Ричард Блэкмор - Ричард Додридж Блэкмор - Лорна Дун
Визит его причинил нам кучу неудобств, и он ясно это видел, но уезжать от нас явно не торопился. Пользуясь положением почетного гостя, он основательно расположился в нашем доме, и каждое утро, выводя из конюшни Долли, пони нашей Анни, он навьючивал позади седла мешок со снедью, навешивал перед собой два тяжелых кавалерийских пистолета и отправлялся неведомо куда. При этом он надевал на себя самую поношенную одежду, словно бы ожидал, что его ограбят, и никогда не брал с собой ни своих золотых часов, ни кошелька с деньгами.

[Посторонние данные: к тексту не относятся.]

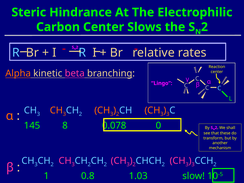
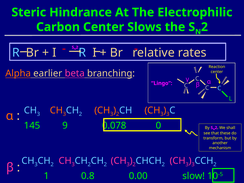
kinetic: kinetic -> earlier
8: 8 -> 9
1.03: 1.03 -> 0.00
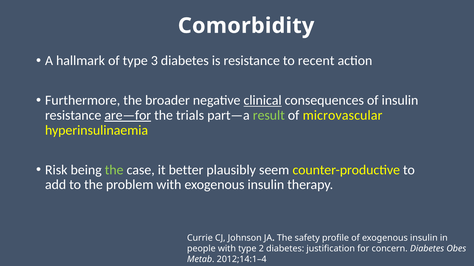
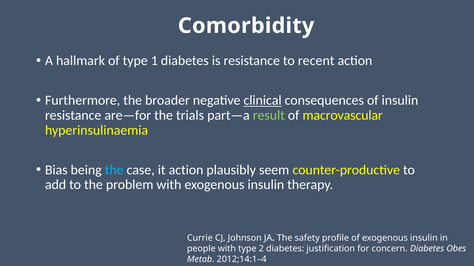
3: 3 -> 1
are—for underline: present -> none
microvascular: microvascular -> macrovascular
Risk: Risk -> Bias
the at (114, 170) colour: light green -> light blue
it better: better -> action
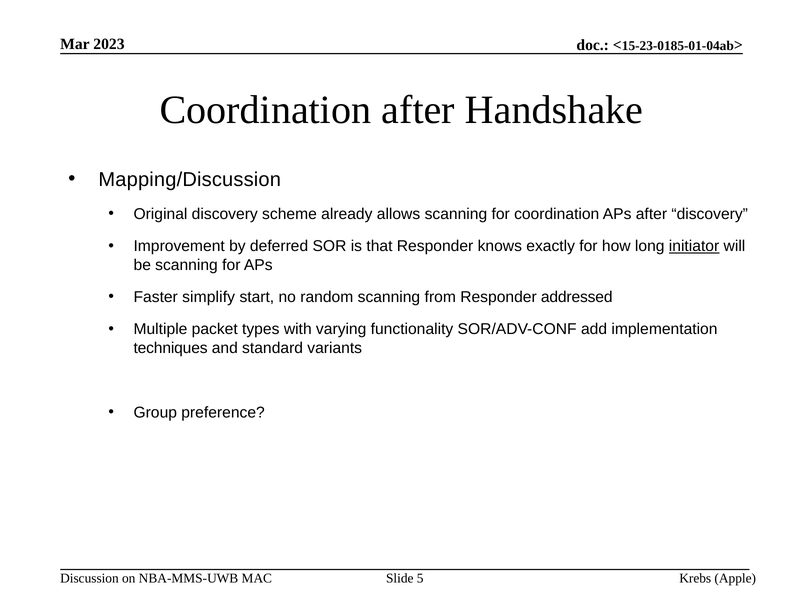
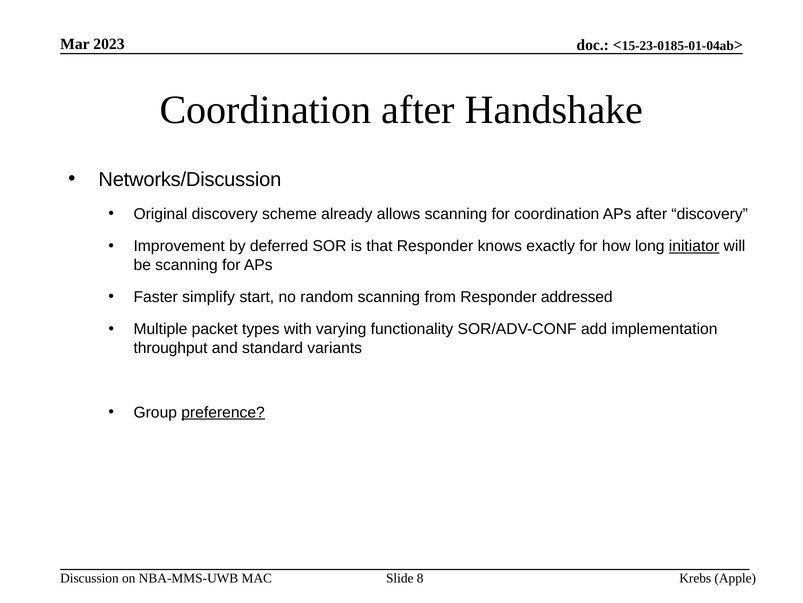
Mapping/Discussion: Mapping/Discussion -> Networks/Discussion
techniques: techniques -> throughput
preference underline: none -> present
5: 5 -> 8
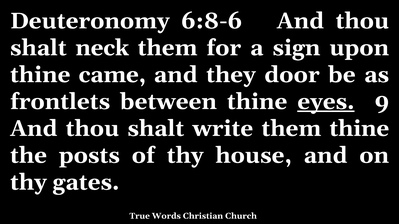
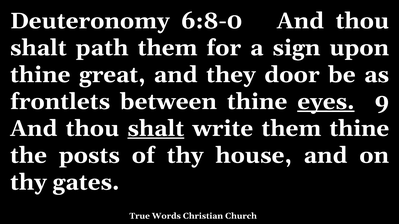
6:8-6: 6:8-6 -> 6:8-0
neck: neck -> path
came: came -> great
shalt at (156, 129) underline: none -> present
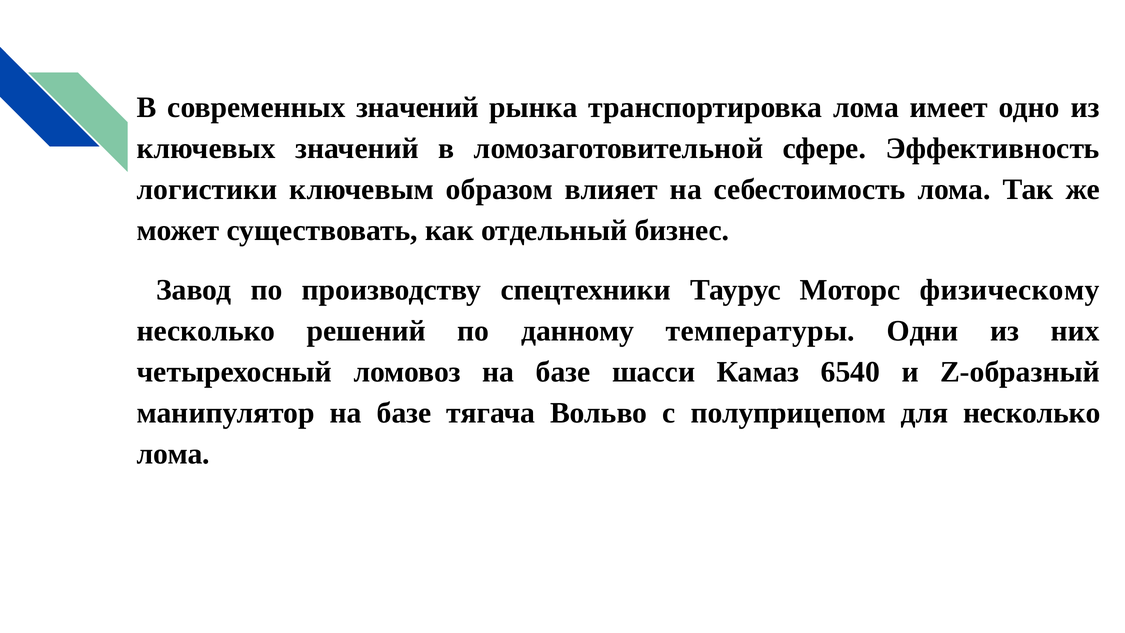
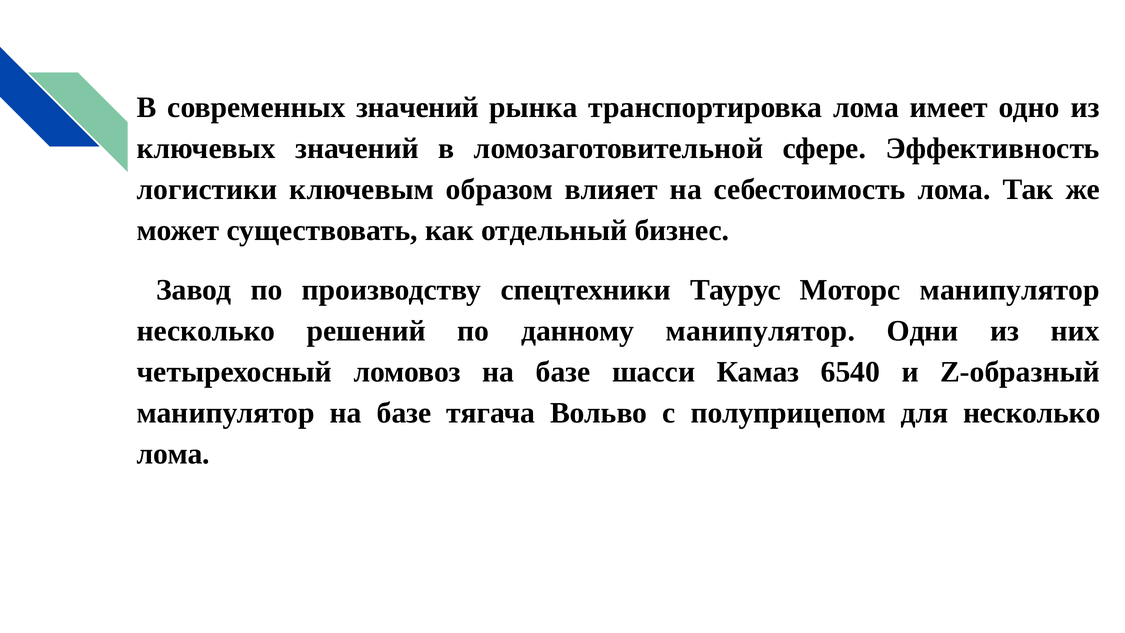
Моторс физическому: физическому -> манипулятор
данному температуры: температуры -> манипулятор
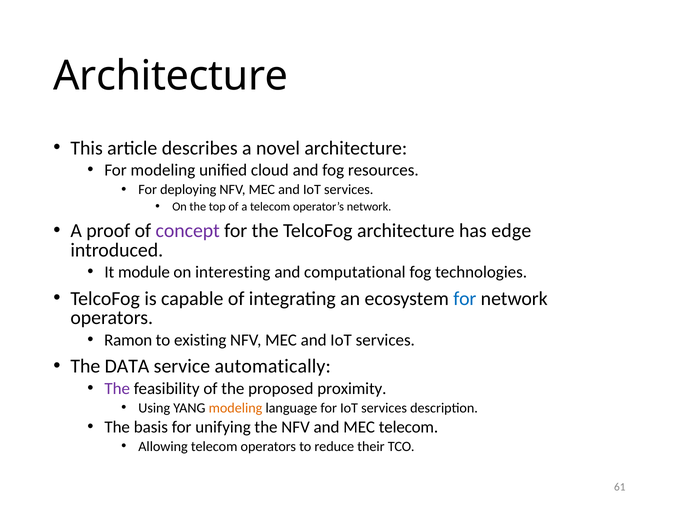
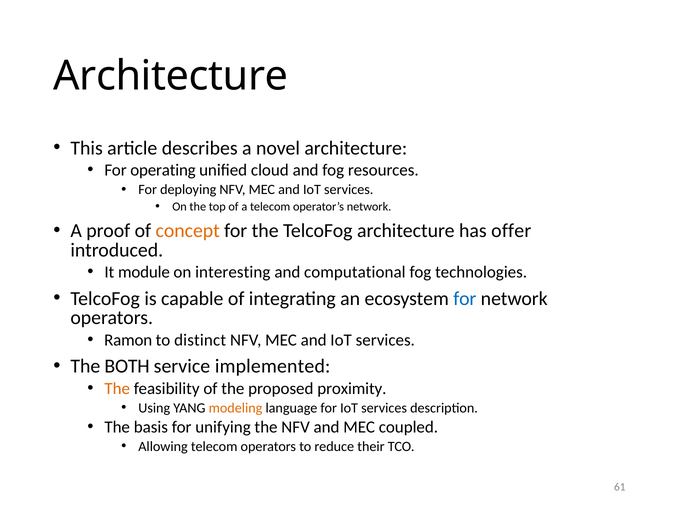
For modeling: modeling -> operating
concept colour: purple -> orange
edge: edge -> offer
existing: existing -> distinct
DATA: DATA -> BOTH
automatically: automatically -> implemented
The at (117, 388) colour: purple -> orange
MEC telecom: telecom -> coupled
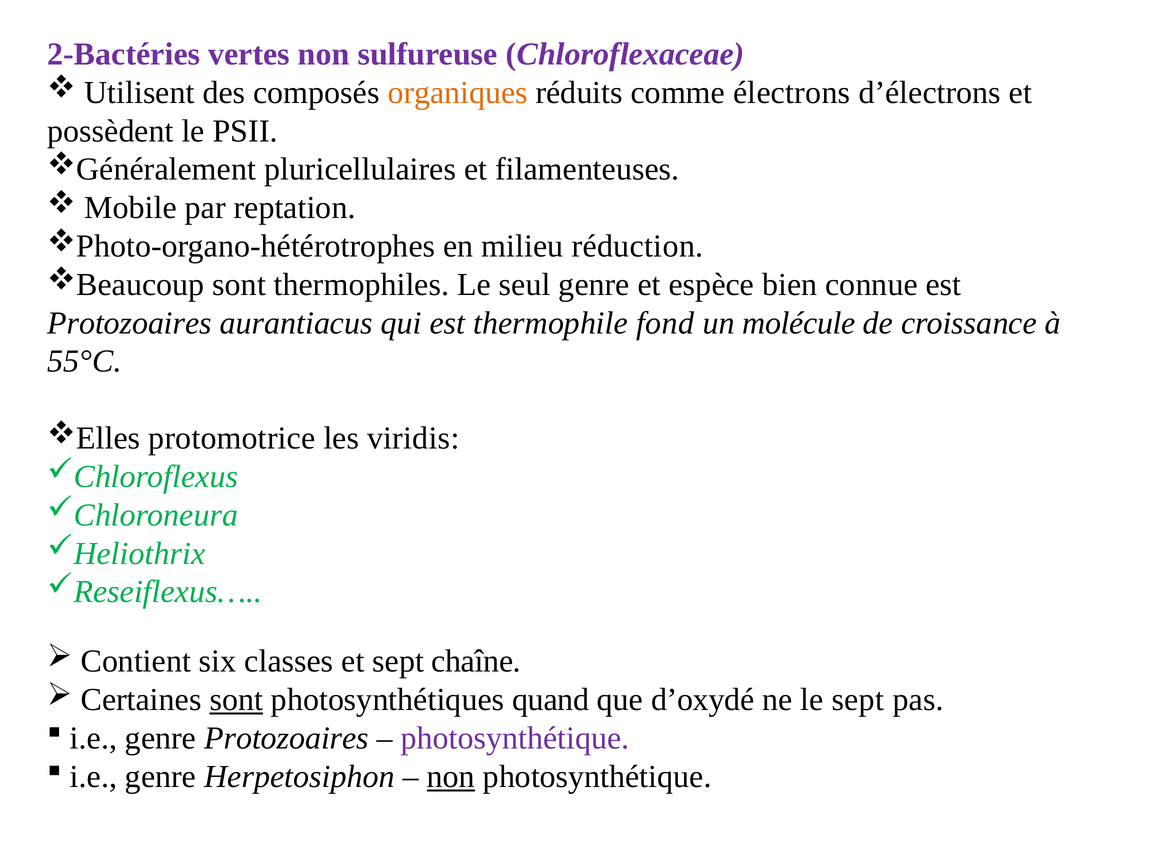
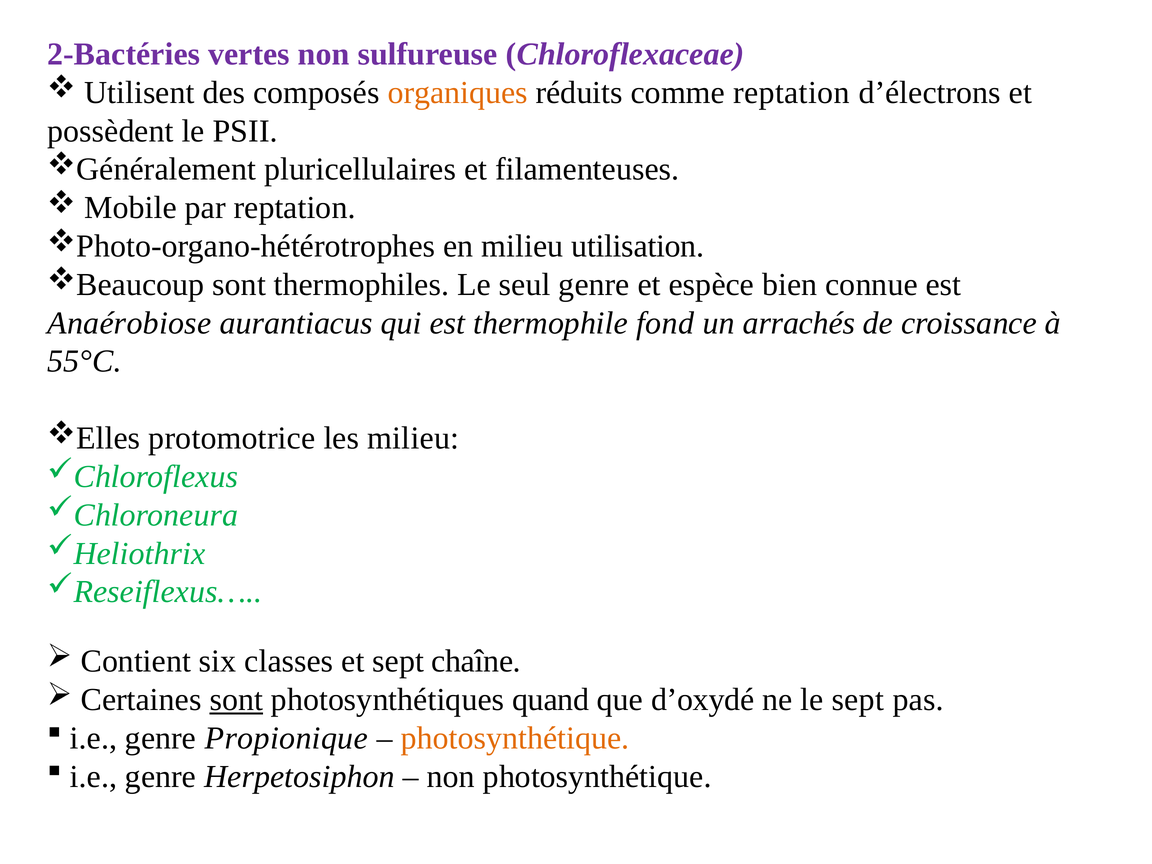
comme électrons: électrons -> reptation
réduction: réduction -> utilisation
Protozoaires at (129, 323): Protozoaires -> Anaérobiose
molécule: molécule -> arrachés
les viridis: viridis -> milieu
genre Protozoaires: Protozoaires -> Propionique
photosynthétique at (515, 738) colour: purple -> orange
non at (451, 777) underline: present -> none
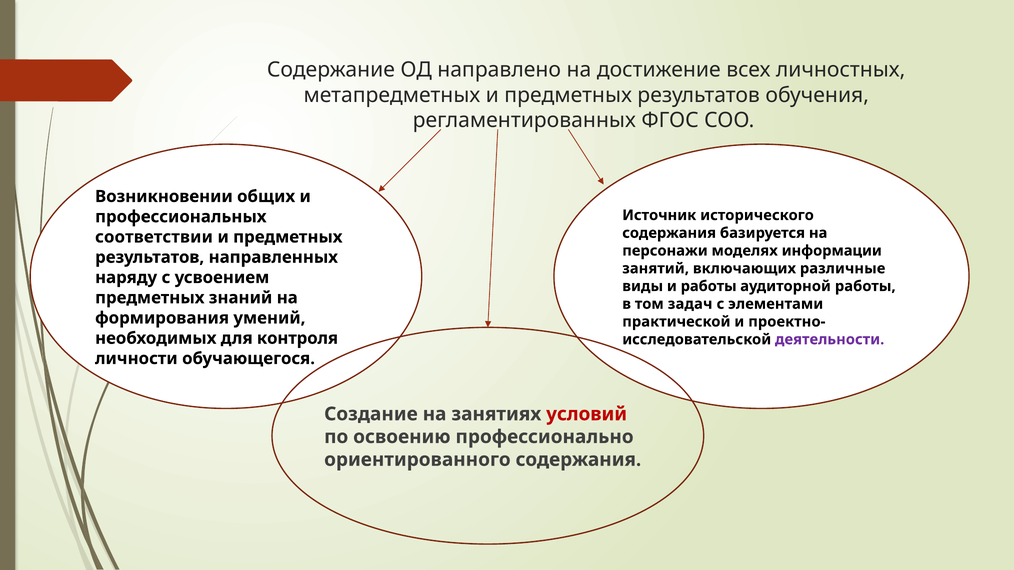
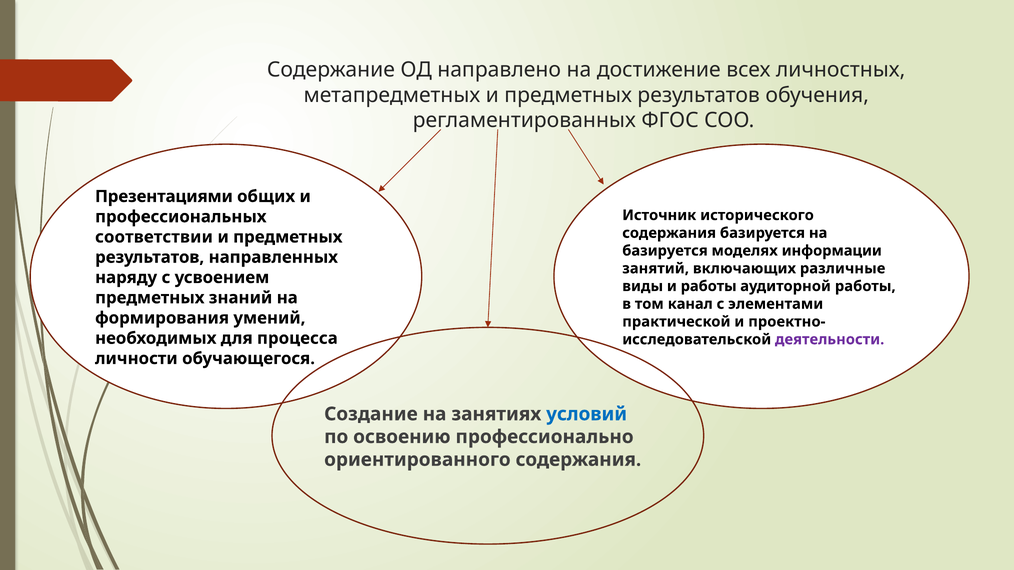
Возникновении: Возникновении -> Презентациями
персонажи at (665, 251): персонажи -> базируется
задач: задач -> канал
контроля: контроля -> процесса
условий colour: red -> blue
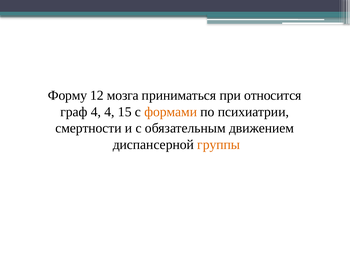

Девушки живо приметили за ним эти странности и все рассказали мне (а иначе откуда бы мне обо всем этом было узнать, если я и сам порой не бывал дома с восхода до заката?), и попросили меня проследить за передвижениями дядюшки. Я наотрез отказался от этого поручения, во-первых, потому, что ради этого нужно было потерять целый день (а день в такую пору, как говорят, круглый год кормит), но, главным образом, потому, что подслушивать и подглядывать было (и есть) глубоко противно моей натуре. Девушки, зная мой характер, не стали меня уговаривать, но зато однажды утром я обнаружил, что Джон Фрай не вышел на работу, а жнецы сказали, что он куда- то исчез еще до завтрака.
Вечером того же дня я вернулся домой уставший и голодный и не обнаружил на месте ни одной из молодых леди. Анни должна была в это время готовить для меня ужин, Лиззи обычно сидела у огня и читала, а маленькая Рут сидела рядом и выглядывала из окошка. Никого, как ветром сдуло! Я отправился к ним в комнату, будучи, как вы понимаете, не в лучшем расположении духа. Распахнув двери, я увидел к вящему своему гневу и удивлению, что вся троица тесно сомкнулась вокруг — кого бы вы думали? — ну конечно же, вокруг Джона Фрая, а этот прохвост, вцепившись в здоровенный жбан пива, потягивает из него и с жаром повествует о каком-то своем подвиге, нисколько не сомневаясь в том, что именно он и есть герой минувшего дня, причем никто из прекрасных слушательниц, судя по их восторженному виду, не оспаривает притязаний этого болтуна и бездельника.
— Молодец, Джон! — громко сказала Анни.— Ну просто молодец! Ладно, не тяни, рассказывай, что было дальше.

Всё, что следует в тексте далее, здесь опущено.